At the sharp end sits a fully adjustable
Öhlins NIX30 fork, clamped by a completely bespoke machined billet triple clamp. The top yoke was the first part of the bike Simon Skinner designed.  At the rear is a bespoke version of Öhlins’ TTXGP fully adjustable monoshock acting on a simply stunning single-sided swingarm which is machined from a single 70kg block of billet. The finished swingarm weighs 3.5kg.

Top-spec anchors

Taking care of the brunt of the braking force is a pair of fat Brembo M50 calipers, the lightest and most powerful current production brakes. They bite down on a pair of 330mm discs, with all the pumping force coming from a Brembo radial master cylinder, fitted with a bespoke machined Norton brake lever. At the rear there’s a single disc matched to another Brembo caliper.

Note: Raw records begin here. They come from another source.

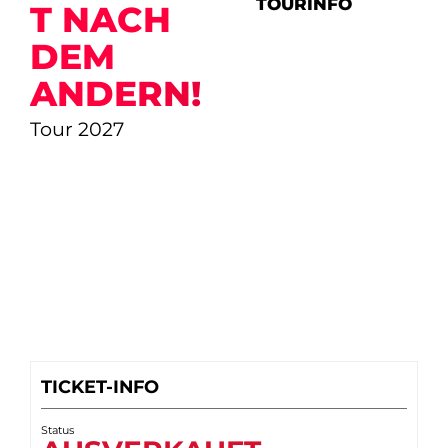
TOURINFO
T NACH
DEM
ANDERN!
Tour 2027
TICKET-INFO
Status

norton_v4_rr_04Norton V4 Technical Specifications

Norton V4 SS £44,000 / V4 RR £28,000

Engine Norton 72-degree liquid-cooled V4, 1200cc. Chain-driven cams with idler gear for reduced engine height. Titanium inlet valves. Slipper clutch

Bore x Stroke: 82mm x 56.8mm

Compression Ratio: 13.6:1

Power 200bhp+ @ 12,500rpm

Torque 95.88ftlb @ 10,000rpm

Fuel injection Electronic fuel-injection system. Constantly variable inlet tracts. 8-fuel injectors. Full drive-by-wire system independent of front and rear banks of cylinders for ultimate control and feel.

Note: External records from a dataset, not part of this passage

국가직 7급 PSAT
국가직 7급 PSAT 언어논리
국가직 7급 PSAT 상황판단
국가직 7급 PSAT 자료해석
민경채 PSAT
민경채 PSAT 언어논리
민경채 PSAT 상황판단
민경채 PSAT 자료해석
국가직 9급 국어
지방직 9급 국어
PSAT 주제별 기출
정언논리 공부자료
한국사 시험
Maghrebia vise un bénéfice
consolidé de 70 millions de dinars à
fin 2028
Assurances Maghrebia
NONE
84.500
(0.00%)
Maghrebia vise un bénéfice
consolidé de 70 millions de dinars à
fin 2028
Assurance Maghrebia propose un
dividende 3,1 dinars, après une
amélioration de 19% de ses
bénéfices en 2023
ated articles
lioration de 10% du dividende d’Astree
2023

Engine modes Road, Sport, Pro-Race

Chassis Polished aluminium twin tube Shotgun frame with single-sided swingarm.

Suspension Fully-adjustable Öhlins NIX30 fork. Fully-adjustable Öhlins TTXGP rear shock.

Brakes 2 x 330mm full-floating discs. Radially-mounted Brembo Monobloc calipers. Brembo discs, and Brembo master cylinder.

Dry weight 199kg

Fuel capacity 18L

Electronics Multi-setting traction-control, wheelie control, launch control and cruise control. Uses six-axis Inertial Measurement Unit (IMU), quickshifter and autoblipper, plus built-in datalogger

Dash Full-colour 7-inch screen with Road, Track and Pro-Race and rear-view camera and build-in datalogger.

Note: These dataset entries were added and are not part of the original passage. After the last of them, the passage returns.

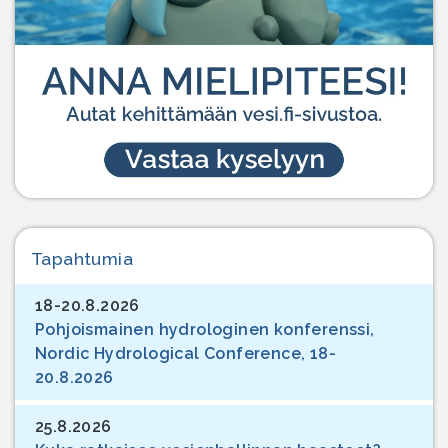
Tapahtumia
18-20.8.2026
Pohjoismainen hydrologinen konferenssi,
Nordic Hydrological Conference, 18-
20.8.2026
25.8.2026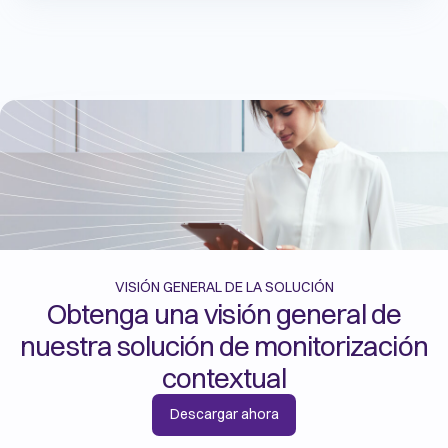
VISIÓN GENERAL DE LA SOLUCIÓN
Obtenga una visión general de
nuestra solución de monitorización
contextual
Descargar ahora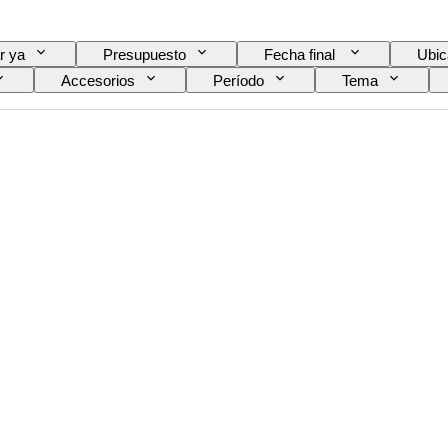
r ya
Presupuesto
Fecha final
Ubic
Accesorios
Período
Tema
Color
Vendido por
Era
Ori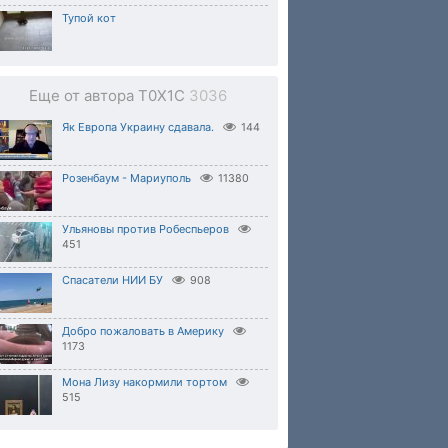
Тупой кот
Еще от автора T0X1C
3036
Як Европа Украину сдавала.
144
Розенбаум - Мариуполь
11380
Ульяновы против Робеспьеров
451
Спасатели НИИ БУ
908
Добро пожаловать в Америку
1173
Мона Лизу накормили тортом
515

Ignition Keyless ignition system

Wheelbase 1430mm

Dry weight 179kg 

Front suspension Öhlins NIX30 system front fork. Fully-adjustable.norton_v4_rr_15

Rear suspension Öhlins TTXGP Norton bespoke fully-adjustable rear shock.

Steering damper Öhlins damper

Lighting  Full LED lighting system including super bright low beam & high beam, angel eye DRLs, rear lamps and indicators

Race exhaust Full titanium race system supplied with aftermarket tune, approx 8kg lighter and approx 10bhp more.